Dr. Thomas Ketseoglou
California State Polytechnic University, Pomona
5G will require an assertive new technology deployment that aims at achieving orders of magnitude improvements in data throughput. This tutorial will address the fundamental ideas behind 5G MIMO, its physical layer, and the corresponding technical challenges. The tutorial will address how mm wavelength communication in conjunction with Massive MIMO offers the possibility of achieving the 5G high data rate requirements and what are the main technical challenges and impediments on the path of 5G deployment, including: propagation and channel models, beamforming techniques, and channel estimation. More explicitly the tutorial will cover the following issues:
  1. Introduction and historical perspective: 1G, 2G, 3G, 4G, 5G
  2. 5G Requirements
  3. 5G prevailing technologies: What is mm wavelength communication? What is Massive MIMO? What are the advantages of 5G techniques over current wireless techniques? Is there still space for Multi-Carrier techniques in 5G?

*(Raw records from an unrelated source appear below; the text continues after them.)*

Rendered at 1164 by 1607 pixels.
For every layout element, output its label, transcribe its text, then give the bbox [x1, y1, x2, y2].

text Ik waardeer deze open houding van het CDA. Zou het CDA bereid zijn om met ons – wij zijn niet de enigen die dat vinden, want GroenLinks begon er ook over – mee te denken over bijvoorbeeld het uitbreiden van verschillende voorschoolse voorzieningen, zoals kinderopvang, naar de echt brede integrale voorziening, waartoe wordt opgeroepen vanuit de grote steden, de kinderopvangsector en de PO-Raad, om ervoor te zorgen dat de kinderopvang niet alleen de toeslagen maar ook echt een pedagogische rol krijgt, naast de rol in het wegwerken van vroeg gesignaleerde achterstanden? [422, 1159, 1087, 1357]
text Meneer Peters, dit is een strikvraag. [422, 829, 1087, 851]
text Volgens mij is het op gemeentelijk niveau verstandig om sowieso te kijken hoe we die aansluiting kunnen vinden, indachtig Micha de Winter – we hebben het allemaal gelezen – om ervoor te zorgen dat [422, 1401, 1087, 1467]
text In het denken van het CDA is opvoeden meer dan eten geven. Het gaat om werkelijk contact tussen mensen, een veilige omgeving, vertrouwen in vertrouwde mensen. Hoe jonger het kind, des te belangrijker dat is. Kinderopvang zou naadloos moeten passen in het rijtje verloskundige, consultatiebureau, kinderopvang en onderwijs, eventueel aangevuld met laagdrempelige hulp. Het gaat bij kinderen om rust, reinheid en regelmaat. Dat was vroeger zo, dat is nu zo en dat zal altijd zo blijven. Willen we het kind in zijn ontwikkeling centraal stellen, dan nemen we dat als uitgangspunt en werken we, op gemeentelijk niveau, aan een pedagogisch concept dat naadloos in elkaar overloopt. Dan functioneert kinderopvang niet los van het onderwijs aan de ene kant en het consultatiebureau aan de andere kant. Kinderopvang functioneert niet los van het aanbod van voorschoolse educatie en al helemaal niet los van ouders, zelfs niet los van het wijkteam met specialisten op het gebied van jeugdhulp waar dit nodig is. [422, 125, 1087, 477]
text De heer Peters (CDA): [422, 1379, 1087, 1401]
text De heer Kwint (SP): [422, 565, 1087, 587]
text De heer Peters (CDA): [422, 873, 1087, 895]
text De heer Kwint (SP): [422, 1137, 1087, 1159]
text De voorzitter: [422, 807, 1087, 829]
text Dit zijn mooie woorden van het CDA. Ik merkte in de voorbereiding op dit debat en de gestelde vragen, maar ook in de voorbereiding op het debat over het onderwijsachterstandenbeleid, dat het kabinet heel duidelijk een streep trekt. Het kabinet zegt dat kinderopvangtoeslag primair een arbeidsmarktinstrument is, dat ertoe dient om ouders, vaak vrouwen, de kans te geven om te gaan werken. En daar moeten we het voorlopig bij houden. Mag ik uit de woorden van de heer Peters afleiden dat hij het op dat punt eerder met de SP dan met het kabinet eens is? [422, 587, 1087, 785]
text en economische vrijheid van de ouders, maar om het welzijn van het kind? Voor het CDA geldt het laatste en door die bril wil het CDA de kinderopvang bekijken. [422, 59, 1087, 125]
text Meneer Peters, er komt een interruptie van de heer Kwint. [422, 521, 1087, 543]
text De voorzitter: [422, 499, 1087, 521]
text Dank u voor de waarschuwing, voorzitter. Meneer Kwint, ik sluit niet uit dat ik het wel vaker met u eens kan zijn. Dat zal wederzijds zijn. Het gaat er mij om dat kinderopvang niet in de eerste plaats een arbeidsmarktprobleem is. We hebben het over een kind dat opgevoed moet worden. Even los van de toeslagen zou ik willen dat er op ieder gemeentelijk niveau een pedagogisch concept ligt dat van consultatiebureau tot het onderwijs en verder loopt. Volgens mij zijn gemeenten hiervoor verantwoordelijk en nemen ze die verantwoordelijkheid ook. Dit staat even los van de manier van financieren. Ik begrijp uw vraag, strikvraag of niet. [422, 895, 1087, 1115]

  4. Impediments to 5G: What is pilot contamination? How is channel estimation performed in 5G? What are some promising precoding techniques toward improved data communication?
  5. Conclusions
Speaker’s Biography
Thomas Ketseoglou (S.85-M.91-SM.96) received the B.S. degree from the University of Patras, Patras, Greece, in 1982, the M.S. degree from the University of Maryland, College Park, Maryland, USA, in 1986, and the Ph.D. degree from the University of Southern California, Los Angeles, California, USA, in 1990, all in electrical engineering. He worked in the wireless communications industry, including senior level positions with Siemens, Ericsson, Rockwell, and Omnipoint. From 1996 through 1998 he participated in TIA TR45.5 (now 3GPP2) 3G standardization, making significant contributions to the cdma2000 standard. He has been inventor and co-inventor in several essential patents in wireless communications. Since September 2003 he has been with the Electrical and Computer Engineering department of the California State Polytechnic University, Pomona, California, USA, where he is a professor. He spent his sabbatical leave in 2011 at the Digital Technology Center, University of Minnesota, Minneapolis, Minnesota, USA, where he taught digital communications and performed research on network data and machine learning techniques. He is a part-time lecturer at the University of California, Irvine. His teaching and research interests are in wireless communications, signal processing, and machine learning, with current emphasis on MIMO, optimization, localization, and link prediction.